Create N-Way Factorial

  1. Select two or more variables in the Variables box.
  2. Click N-way Factorial to add these effects to the Model effects box.
For example, if you select the Height, Weight, and Age variables and then specify the value of N as 3, when you click N-way Factorial, these model effects are created: Age, Height, Weight, Age*Height, Age*Weight, Height*Weight, and Age*Height*Weight.

Create Polynomial Effects

  1. Select one variable in the Variables box.
  2. Specify higher-degree crossings by adjusting the number in the N field.
  3. Click Polynomial, Degree=N to add the polynomial effects to the Model effects box.
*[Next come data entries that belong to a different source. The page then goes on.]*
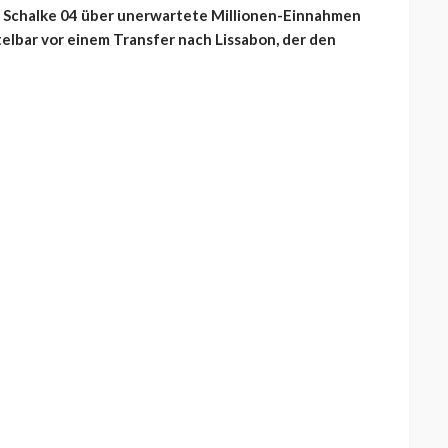
C Schalke 04 über unerwartete Millionen-Einnahmen
telbar vor einem Transfer nach Lissabon, der den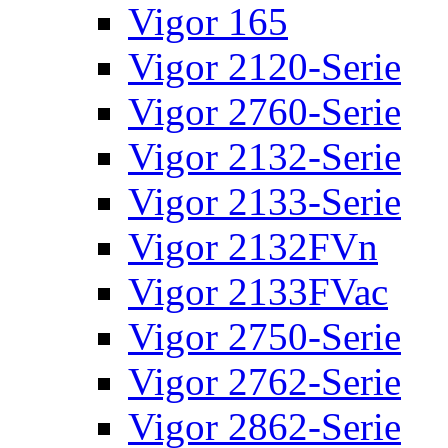
Vigor 165
Vigor 2120-Serie
Vigor 2760-Serie
Vigor 2132-Serie
Vigor 2133-Serie
Vigor 2132FVn
Vigor 2133FVac
Vigor 2750-Serie
Vigor 2762-Serie
Vigor 2862-Serie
Create Polynomial Effects of the N Order

  1. Select one variable in the Variables box.
  2. Specify higher-degree crossings by adjusting the number in the N field.
  3. Click Polynomial, Order=N to add the polynomial effects to the Model effects box.
For example, if you select the Age and Height variables and then you specify 3 in the N field, when you click Polynomial, Order=N, these model effects are created: Age, Age*Age, Age*Age*Age, Height, Height*Height, and Height*Height*Height.

Setting the Model Options

Option
Description
Model
Include an intercept in the model
specifies whether to include the intercept in the model.
Offset variable
specifies a variable to be used as an offset to the linear predictor. An offset plays the role of an effect whose coefficient is known to be 1. Observations that have missing values for the offset variable are excluded from the analysis.
Model Selection
Selection method
specifies the model selection method for the model. The task performs model selection by examining whether effects should be added to or removed from the model according to the rules that are defined by the selection method.
Here are the valid values for the selection methods:
  • None fits the full model.
  • Forward selection started with no effects in the model and adds effects based on the Significance level to add an effect to the model option.
  • Backward elimination starts with all the effects in the model and deletes effects based on the value in the Significance level to remove an effect from the model option.
  • Stepwise regression is similar to the forward selection model. However, effects that are already in the model do not necessarily stay there. Effects are added to the model based on the Significance level to add an effect to the model option and are removed from the model based on the Significance level to remove an effect from the model option.
Select best model by
specifies what criterion to use to select the best model.

Setting Options

Option
Description
Tables
You can specify whether to include any output tables in the results.
Here are the additional tables that you can include:
  • Confidence limits for estimates
  • Correlations of parameter estimates
  • Covariances of parameter estimates
Output Data Set
You can specify whether to create an output data set. By default, the data set is saved in the Work library. In the output, you can also include these statistics:
  • linear predictors eta equals , x prime , beta
  • predicted values
  • lower confidence limit for predicted values
  • upper confidence limit for predicted values
  • residuals
  • Pearson residuals
  • adjusted Pearson residuals
You can also select any columns from the input data set to include in the output data.
Optimization
Method
specifies the optimization technique to use.
Maximum number of iterations
specifies the maximum number of iterations to perform for the selected optimization technique.